Your assignment
From top to bottom, retype the data exactly, passing over any picture.

================

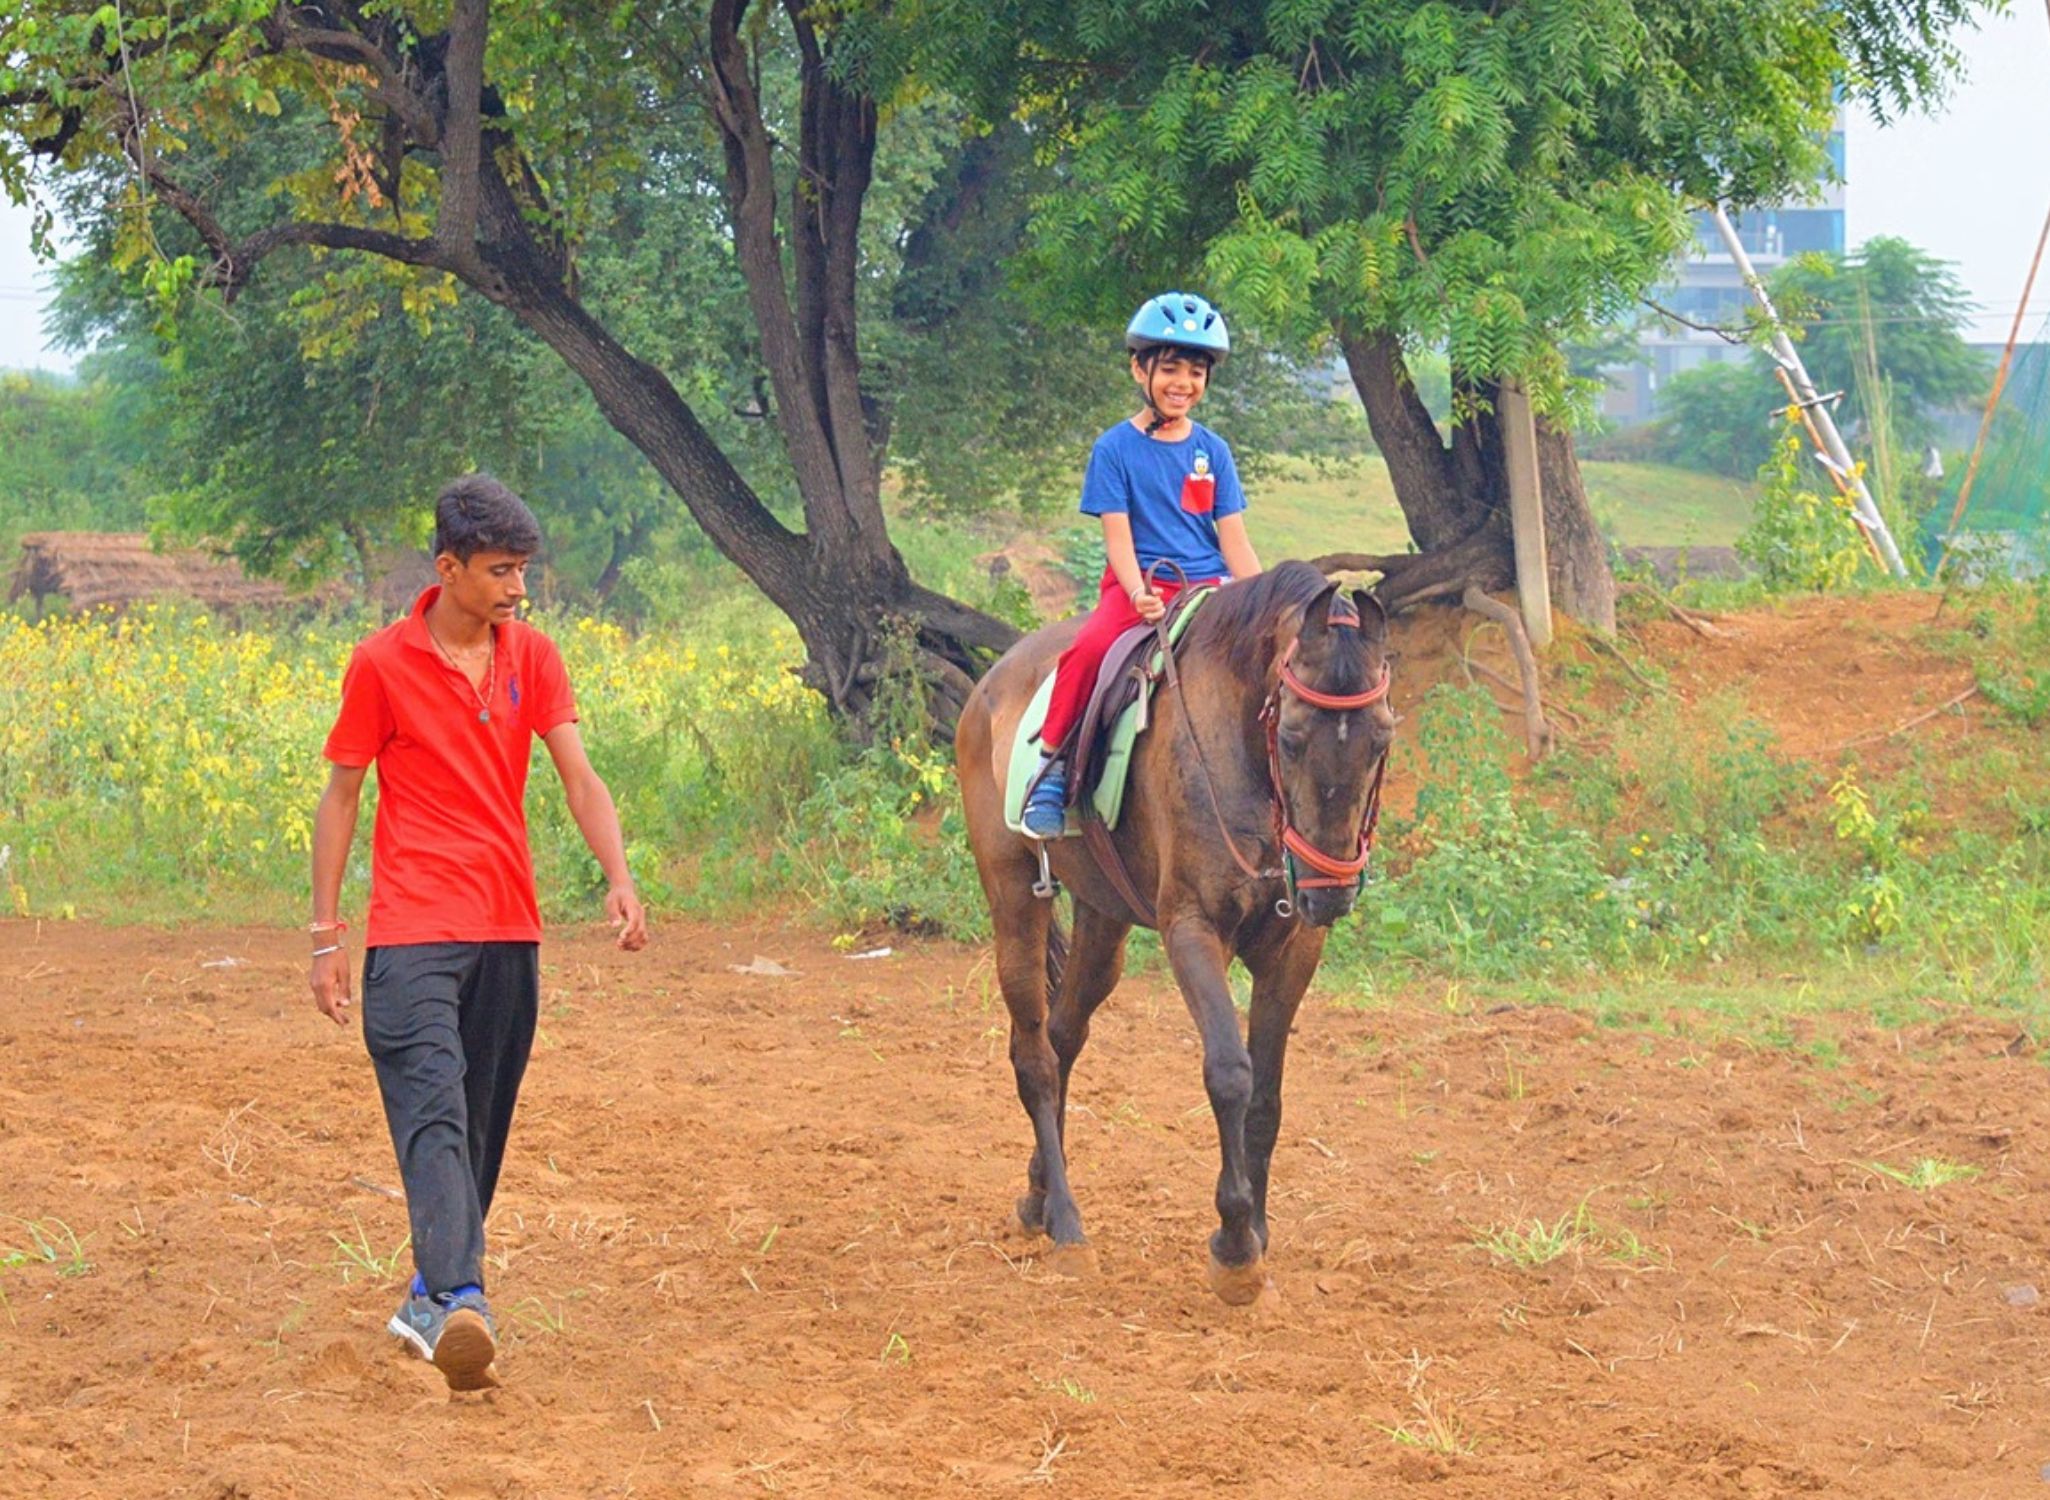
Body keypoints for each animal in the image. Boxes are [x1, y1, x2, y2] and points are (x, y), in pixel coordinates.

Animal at [955, 561, 1402, 1303]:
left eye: (1382, 738)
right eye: (1291, 737)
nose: (1330, 889)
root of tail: (988, 688)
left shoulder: (1294, 949)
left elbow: (1268, 1092)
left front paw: (1259, 1231)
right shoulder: (1191, 929)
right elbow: (1230, 1073)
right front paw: (1234, 1247)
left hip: (1103, 918)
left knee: (1064, 1036)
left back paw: (1039, 1197)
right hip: (1013, 895)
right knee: (1034, 1057)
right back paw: (1068, 1225)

================

Problem solution
Body keypoints for each animal in the image. Boxes are [x1, y1, x2, y2] and points are (x, y), in pixel coordinates.

Animal at [955, 561, 1402, 1303]:
left eye: (1382, 738)
right eye: (1291, 737)
nose: (1330, 889)
root of tail: (988, 688)
left shoulder: (1294, 949)
left elbow: (1268, 1092)
left front paw: (1259, 1231)
right shoulder: (1191, 929)
right elbow: (1230, 1073)
right front paw: (1234, 1247)
left hip: (1103, 918)
left knee: (1064, 1036)
left back paw: (1039, 1197)
right hip: (1013, 895)
right knee: (1034, 1057)
right back paw: (1068, 1225)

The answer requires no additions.